### LISTED ENTRIES
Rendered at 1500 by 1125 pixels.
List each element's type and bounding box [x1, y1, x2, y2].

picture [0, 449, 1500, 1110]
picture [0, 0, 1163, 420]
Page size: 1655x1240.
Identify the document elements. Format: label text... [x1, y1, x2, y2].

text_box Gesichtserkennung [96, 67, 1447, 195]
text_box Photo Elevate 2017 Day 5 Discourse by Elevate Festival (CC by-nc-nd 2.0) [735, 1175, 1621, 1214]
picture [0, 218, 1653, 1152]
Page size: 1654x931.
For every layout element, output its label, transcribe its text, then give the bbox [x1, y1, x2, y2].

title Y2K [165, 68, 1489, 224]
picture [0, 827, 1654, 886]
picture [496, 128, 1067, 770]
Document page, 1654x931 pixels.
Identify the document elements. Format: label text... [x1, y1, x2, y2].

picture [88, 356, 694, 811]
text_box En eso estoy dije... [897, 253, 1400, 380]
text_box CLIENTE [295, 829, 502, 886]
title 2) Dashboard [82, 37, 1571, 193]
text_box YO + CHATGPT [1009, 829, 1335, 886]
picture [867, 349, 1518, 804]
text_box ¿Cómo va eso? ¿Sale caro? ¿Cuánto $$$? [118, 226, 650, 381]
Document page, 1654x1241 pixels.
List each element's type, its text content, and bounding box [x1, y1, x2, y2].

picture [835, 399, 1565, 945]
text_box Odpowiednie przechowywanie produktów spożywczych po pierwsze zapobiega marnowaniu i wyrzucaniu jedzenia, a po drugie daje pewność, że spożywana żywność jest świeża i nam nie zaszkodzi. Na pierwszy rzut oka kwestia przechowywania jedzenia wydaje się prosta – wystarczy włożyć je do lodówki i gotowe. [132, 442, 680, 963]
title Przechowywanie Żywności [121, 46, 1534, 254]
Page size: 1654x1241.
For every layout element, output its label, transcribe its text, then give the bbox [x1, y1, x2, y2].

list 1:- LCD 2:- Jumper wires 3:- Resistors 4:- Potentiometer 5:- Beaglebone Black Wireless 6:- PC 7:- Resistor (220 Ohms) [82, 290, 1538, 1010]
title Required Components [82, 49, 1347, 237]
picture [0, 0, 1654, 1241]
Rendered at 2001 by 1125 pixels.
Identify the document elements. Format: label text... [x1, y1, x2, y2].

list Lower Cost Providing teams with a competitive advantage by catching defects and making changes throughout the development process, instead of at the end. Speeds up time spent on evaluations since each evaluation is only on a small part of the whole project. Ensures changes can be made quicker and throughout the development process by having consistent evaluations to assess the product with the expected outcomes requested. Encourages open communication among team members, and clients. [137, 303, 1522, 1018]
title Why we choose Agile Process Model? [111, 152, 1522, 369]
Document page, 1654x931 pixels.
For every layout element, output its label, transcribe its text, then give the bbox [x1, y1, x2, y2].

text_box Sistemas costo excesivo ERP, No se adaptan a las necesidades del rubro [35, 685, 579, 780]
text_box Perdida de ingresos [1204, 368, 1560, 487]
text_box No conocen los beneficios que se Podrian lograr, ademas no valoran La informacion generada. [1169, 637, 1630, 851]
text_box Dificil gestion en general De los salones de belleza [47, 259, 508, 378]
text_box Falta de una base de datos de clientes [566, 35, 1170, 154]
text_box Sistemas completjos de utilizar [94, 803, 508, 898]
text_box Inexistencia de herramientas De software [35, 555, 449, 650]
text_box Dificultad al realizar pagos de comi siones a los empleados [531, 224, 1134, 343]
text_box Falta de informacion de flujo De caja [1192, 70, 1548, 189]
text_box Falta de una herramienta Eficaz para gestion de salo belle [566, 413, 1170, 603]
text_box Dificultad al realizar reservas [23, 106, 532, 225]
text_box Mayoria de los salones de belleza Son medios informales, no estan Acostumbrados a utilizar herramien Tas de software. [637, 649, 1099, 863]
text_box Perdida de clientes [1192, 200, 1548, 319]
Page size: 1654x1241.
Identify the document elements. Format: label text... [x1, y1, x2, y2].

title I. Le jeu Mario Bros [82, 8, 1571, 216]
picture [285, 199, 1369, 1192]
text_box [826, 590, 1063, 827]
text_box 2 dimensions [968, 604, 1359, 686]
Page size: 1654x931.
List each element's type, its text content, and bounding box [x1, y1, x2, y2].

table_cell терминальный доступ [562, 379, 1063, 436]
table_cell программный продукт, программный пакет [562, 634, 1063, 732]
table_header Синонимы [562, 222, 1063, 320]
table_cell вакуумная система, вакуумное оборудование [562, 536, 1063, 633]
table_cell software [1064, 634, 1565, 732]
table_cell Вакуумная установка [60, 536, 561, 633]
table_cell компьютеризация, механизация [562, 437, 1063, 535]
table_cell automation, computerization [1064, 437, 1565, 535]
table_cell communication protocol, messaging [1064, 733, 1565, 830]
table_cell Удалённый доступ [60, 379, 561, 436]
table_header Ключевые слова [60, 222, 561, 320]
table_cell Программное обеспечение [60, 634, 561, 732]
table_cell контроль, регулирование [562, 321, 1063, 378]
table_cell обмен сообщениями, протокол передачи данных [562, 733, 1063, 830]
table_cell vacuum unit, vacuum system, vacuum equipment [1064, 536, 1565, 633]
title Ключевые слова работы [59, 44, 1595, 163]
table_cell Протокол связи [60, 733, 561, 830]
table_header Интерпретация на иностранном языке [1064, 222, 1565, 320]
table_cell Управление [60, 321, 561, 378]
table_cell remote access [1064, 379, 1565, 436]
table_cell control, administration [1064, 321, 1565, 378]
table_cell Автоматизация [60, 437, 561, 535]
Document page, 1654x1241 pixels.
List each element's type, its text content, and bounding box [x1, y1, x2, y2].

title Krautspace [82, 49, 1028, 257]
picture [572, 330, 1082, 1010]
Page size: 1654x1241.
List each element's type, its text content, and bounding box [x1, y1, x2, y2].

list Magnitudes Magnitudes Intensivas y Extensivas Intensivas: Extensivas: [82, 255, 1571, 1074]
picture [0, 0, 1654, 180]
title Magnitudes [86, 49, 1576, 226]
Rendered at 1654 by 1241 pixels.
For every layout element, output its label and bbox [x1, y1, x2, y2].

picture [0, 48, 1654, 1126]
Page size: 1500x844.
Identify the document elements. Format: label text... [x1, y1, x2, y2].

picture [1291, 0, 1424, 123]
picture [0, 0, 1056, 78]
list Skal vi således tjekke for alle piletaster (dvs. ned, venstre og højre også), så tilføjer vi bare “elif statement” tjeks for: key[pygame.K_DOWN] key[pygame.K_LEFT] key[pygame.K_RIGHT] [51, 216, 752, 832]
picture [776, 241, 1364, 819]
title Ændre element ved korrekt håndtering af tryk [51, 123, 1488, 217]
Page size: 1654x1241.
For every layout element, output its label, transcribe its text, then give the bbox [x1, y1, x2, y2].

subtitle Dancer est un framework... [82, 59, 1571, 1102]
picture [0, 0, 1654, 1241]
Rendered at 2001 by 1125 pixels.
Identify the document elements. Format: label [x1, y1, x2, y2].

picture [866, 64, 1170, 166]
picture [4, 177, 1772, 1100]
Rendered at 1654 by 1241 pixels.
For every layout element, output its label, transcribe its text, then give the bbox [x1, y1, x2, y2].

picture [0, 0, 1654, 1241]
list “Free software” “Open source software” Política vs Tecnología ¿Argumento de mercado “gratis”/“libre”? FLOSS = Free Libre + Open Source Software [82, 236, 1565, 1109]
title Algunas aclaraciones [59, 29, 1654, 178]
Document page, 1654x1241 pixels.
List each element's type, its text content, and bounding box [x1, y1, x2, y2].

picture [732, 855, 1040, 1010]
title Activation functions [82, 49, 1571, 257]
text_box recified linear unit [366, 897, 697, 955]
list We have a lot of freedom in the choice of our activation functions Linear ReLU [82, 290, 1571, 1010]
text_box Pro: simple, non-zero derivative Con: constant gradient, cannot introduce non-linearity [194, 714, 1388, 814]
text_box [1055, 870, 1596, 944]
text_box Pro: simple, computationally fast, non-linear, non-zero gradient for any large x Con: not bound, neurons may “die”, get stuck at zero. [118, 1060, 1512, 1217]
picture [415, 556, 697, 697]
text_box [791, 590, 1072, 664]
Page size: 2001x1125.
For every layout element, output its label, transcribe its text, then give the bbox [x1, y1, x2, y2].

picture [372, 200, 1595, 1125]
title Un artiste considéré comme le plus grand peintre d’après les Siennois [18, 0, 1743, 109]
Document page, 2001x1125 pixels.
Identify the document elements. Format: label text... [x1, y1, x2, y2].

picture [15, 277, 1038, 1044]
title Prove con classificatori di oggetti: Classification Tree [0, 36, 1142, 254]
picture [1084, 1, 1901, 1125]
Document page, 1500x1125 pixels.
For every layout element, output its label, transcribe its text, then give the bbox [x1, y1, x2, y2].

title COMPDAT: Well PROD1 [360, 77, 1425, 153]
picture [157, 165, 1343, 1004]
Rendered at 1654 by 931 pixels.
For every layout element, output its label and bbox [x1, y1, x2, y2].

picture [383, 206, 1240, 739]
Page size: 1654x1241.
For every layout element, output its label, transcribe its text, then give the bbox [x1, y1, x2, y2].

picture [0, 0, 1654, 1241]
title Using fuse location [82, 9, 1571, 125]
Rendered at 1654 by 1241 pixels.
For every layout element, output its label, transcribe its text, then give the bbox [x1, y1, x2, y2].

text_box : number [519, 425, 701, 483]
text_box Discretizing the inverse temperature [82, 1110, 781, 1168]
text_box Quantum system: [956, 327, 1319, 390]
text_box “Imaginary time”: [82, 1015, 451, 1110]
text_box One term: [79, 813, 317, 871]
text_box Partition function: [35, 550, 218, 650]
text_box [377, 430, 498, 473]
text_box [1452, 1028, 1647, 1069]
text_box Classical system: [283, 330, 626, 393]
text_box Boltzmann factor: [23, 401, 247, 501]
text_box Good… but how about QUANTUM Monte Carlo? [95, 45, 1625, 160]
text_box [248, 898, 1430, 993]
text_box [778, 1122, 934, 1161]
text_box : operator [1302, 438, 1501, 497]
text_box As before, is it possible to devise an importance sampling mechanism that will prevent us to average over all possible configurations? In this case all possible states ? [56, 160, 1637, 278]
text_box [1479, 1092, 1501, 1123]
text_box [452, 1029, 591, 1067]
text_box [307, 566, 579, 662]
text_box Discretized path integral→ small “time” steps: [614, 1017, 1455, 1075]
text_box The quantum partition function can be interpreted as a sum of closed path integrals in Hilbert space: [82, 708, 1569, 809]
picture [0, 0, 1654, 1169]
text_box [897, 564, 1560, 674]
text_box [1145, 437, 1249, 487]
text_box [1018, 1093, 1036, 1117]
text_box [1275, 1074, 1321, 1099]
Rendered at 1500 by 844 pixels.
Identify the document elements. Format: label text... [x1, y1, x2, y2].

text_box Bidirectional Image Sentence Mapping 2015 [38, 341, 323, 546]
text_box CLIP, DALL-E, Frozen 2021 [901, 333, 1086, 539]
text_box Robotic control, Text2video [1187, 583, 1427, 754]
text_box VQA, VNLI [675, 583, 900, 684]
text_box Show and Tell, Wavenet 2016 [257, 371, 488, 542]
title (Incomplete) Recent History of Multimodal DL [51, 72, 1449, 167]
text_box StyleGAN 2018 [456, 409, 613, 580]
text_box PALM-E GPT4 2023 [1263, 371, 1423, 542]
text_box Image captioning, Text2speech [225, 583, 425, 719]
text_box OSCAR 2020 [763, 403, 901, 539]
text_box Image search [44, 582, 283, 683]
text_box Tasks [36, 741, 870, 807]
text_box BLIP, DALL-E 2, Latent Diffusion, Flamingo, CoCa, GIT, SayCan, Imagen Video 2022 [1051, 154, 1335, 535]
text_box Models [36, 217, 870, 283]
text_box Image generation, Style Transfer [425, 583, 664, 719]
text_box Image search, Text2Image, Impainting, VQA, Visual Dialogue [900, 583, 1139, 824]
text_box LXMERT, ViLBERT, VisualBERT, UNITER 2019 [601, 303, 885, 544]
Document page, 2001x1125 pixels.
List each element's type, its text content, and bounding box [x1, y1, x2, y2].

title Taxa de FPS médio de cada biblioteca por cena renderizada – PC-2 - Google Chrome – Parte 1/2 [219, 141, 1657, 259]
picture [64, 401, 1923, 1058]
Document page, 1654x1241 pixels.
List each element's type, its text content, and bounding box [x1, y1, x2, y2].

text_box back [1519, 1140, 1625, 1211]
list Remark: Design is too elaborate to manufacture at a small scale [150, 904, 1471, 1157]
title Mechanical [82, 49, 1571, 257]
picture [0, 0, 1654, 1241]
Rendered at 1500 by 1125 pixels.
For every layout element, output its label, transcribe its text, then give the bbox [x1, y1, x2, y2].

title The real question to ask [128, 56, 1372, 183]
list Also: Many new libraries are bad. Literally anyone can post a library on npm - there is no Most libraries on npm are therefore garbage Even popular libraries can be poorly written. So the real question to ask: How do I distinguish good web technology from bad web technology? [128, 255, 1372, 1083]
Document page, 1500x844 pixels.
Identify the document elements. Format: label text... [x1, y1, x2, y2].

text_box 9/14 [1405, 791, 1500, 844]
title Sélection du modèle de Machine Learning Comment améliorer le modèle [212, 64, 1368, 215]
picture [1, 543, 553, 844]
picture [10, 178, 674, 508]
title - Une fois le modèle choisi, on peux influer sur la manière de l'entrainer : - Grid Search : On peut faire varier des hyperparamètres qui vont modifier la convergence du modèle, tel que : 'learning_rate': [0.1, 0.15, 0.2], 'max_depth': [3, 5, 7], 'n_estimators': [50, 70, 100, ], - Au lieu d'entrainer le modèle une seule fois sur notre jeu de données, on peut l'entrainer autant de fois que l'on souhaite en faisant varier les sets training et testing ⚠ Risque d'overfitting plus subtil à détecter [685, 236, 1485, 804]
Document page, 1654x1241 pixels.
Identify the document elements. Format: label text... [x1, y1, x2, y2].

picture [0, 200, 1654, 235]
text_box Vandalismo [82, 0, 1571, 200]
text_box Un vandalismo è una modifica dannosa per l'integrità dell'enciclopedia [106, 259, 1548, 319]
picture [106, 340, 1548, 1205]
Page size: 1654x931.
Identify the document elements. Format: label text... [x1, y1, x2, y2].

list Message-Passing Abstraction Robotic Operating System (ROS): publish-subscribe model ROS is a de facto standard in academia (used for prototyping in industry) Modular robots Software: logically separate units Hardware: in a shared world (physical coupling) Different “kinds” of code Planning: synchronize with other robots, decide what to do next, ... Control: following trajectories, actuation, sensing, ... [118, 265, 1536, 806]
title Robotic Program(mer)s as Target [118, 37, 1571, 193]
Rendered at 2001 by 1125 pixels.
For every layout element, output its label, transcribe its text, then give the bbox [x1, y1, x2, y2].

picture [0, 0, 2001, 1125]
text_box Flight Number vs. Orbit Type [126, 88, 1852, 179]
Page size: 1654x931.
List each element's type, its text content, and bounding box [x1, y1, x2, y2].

### WHAT THE EXERCISE ASKS
Can you output the data word for word, from its first line up to and including the line that contains "text_box ¿Cómo va"?

### SOLUTION TO THE PROBLEM
Rendered at 1500 by 1125 pixels.
List each element's type and bounding box [x1, y1, x2, y2].

picture [0, 449, 1500, 1110]
picture [0, 0, 1163, 420]
Page size: 1655x1240.
Identify the document elements. Format: label text... [x1, y1, x2, y2].

text_box Gesichtserkennung [96, 67, 1447, 195]
text_box Photo Elevate 2017 Day 5 Discourse by Elevate Festival (CC by-nc-nd 2.0) [735, 1175, 1621, 1214]
picture [0, 218, 1653, 1152]
Page size: 1654x931.
For every layout element, output its label, transcribe its text, then give the bbox [x1, y1, x2, y2].

title Y2K [165, 68, 1489, 224]
picture [0, 827, 1654, 886]
picture [496, 128, 1067, 770]
Document page, 1654x931 pixels.
Identify the document elements. Format: label text... [x1, y1, x2, y2].

picture [88, 356, 694, 811]
text_box En eso estoy dije... [897, 253, 1400, 380]
text_box CLIENTE [295, 829, 502, 886]
title 2) Dashboard [82, 37, 1571, 193]
text_box YO + CHATGPT [1009, 829, 1335, 886]
picture [867, 349, 1518, 804]
text_box ¿Cómo va eso? ¿Sale caro? ¿Cuánto $$$? [118, 226, 650, 381]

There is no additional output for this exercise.